Adding a voice to the future of computing is trickier than it sounds
There’s a reason why Siri is a young woman with no accent
Jason Mars is an African-American professor of computer science who also runs a tech start-up. But when his company’s artificially intelligent smartphone app talks, it sounds “like a helpful, young Caucasian female.”
“There’s a kind of pressure to conform to the prejudices of the world” when you are trying to make a consumer hit, he said. “It would be interesting to have a black guy talk, but we don’t want to create friction, either. First, we need to sell products.”
Mars’ start-up is part of a growing high-tech field called conversational computing. This technology is being popularized by programs like the Siri system in Apple’s iPhone and Alexa, which is built into Echo, Amazon’s artificially intelligent home computing device.
Conversational computing is holding a mirror to many of society’s biggest preconceptions around race and gender. Listening and talking are the new input and output devices of computers. But they have social and emotional dimensions never seen with keyboards and screens.
Do we, for example, associate the stereotypical voice of an English butler — think of Jarvis the computer in Iron Man — with a helpful and intelligent person? And why do so many people want to hear a voice that sounds like it came from a younger woman with no accent?
Choosing a voice has implications for design, branding or interacting with machines. A voice can change or harden how we see each other. Where commerce is concerned, that creates a problem: Is it better to succeed by complying with a stereotype, or risk failure by going against type?
For many, the answer is initially clear. Microsoft’s artificially intelli- gent voice system is Cortana, for example, and it was originally the voice of a female character in the video game Halo.
“In our research for Cortana, both men and women prefer a woman, younger, for their personal assistant, by a country mile,” said Derek Connell, a senior vice-president at Microsoft. In other words, a secretary — a job that is traditionally seen as female.
Earlier this month, Google introduced several voice-based products, including Google Home, its version of Echo. All use Google Assistant, which also speaks in tones associated with a young, educated woman.
Google Assistant “is a millennial librarian who understands cultural cues and can wink at things,” said Ryan Germick, who leads the personality efforts in building the assistant. “Products aren’t about rational design decisions. They are about psychology and how people feel.”
But sometimes, if you want people to figure out quickly that they are talking to a machine, it can be better to have a man’s voice.
For example, IBM’s Watson, when it talks to Bob Dylan in TV commercials, has a male voice.
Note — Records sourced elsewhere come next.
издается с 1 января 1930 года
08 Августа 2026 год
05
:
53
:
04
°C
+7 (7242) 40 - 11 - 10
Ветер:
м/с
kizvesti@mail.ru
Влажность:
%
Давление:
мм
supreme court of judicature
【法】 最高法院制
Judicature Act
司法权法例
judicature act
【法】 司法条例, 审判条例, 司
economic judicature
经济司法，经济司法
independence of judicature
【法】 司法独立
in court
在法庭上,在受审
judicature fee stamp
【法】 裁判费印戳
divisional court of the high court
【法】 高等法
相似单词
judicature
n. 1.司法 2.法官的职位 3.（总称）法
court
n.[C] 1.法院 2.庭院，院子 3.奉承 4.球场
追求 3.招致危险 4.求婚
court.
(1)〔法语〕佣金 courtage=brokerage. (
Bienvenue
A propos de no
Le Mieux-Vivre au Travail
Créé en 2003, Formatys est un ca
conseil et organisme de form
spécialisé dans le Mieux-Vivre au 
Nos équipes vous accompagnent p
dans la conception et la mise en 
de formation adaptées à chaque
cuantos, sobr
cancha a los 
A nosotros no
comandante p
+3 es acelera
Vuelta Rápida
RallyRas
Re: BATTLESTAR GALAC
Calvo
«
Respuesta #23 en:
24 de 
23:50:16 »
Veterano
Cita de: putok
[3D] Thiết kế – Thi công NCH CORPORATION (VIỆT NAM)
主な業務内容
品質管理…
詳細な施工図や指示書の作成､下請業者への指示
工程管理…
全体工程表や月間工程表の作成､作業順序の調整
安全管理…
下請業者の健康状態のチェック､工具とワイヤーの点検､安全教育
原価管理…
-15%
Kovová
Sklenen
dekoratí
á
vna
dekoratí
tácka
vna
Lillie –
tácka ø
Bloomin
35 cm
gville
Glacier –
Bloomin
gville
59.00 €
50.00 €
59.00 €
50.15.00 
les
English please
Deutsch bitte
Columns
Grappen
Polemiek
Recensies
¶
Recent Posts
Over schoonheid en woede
When Ashok Goel, a professor at the Georgia Institute of Technology, adapted Watson to have a female voice as an informal experiment in how people relate to machines, his students couldn’t tell it was a computer.
But Watson’s maleness is the exception. Amazon’s A.I. technology is another in the comforting female voice camp. “Alexa was always an assistant, and female,” said Peng Shao, who worked at Amazon on the Echo and is now at a Seattle start-up.
Gender is just the starting point. Can your A.I. technology understand accents? And can it respond in a way that feels less robotic and at least mimics human empathy?
“You need a persona,” Shao said. “It’s a very emotional thing — people would get red, even get violent, if it didn’t understand them. When it did understand them, it felt like magic. They sleep next to them. This is heading for hospitals, senior care, a lot of sensitive places.”
Capital One developed a banking app on Alexa and found it had to dial down the formality to make people comfortable talking about their finances with a computer.
“Money is inextricably linked to emotion, enabling and preventing things in your life,” said Stephanie Hay, the head of content strategy, culture and A.I. design at Capital One. At first, the app said, “Hello,” but that seemed too tense. “‘Hi, there’ worked better,” she said. “She’s my friend, hanging out with me in the kitchen. I need her to be reliable and approachable, but not invasive.”
And, of course, there are regional issues to consider when creating a robotic voice. For Cortana, Microsoft has had to tweak things like accents, as well as languages, and the jokes Cortana tells for different countries.
Local accents can be found in various versions of Siri. It’s possible to localize the accent on an iPhone for the United States (“Samantha,” on to the phone’s settings), Australia (“Ka- ren”), Ireland (“Moira”), South Africa (“Tessa”) and Britain (“Daniel”). Apple could not say whether the English tradition of male butlers influenced its British choice.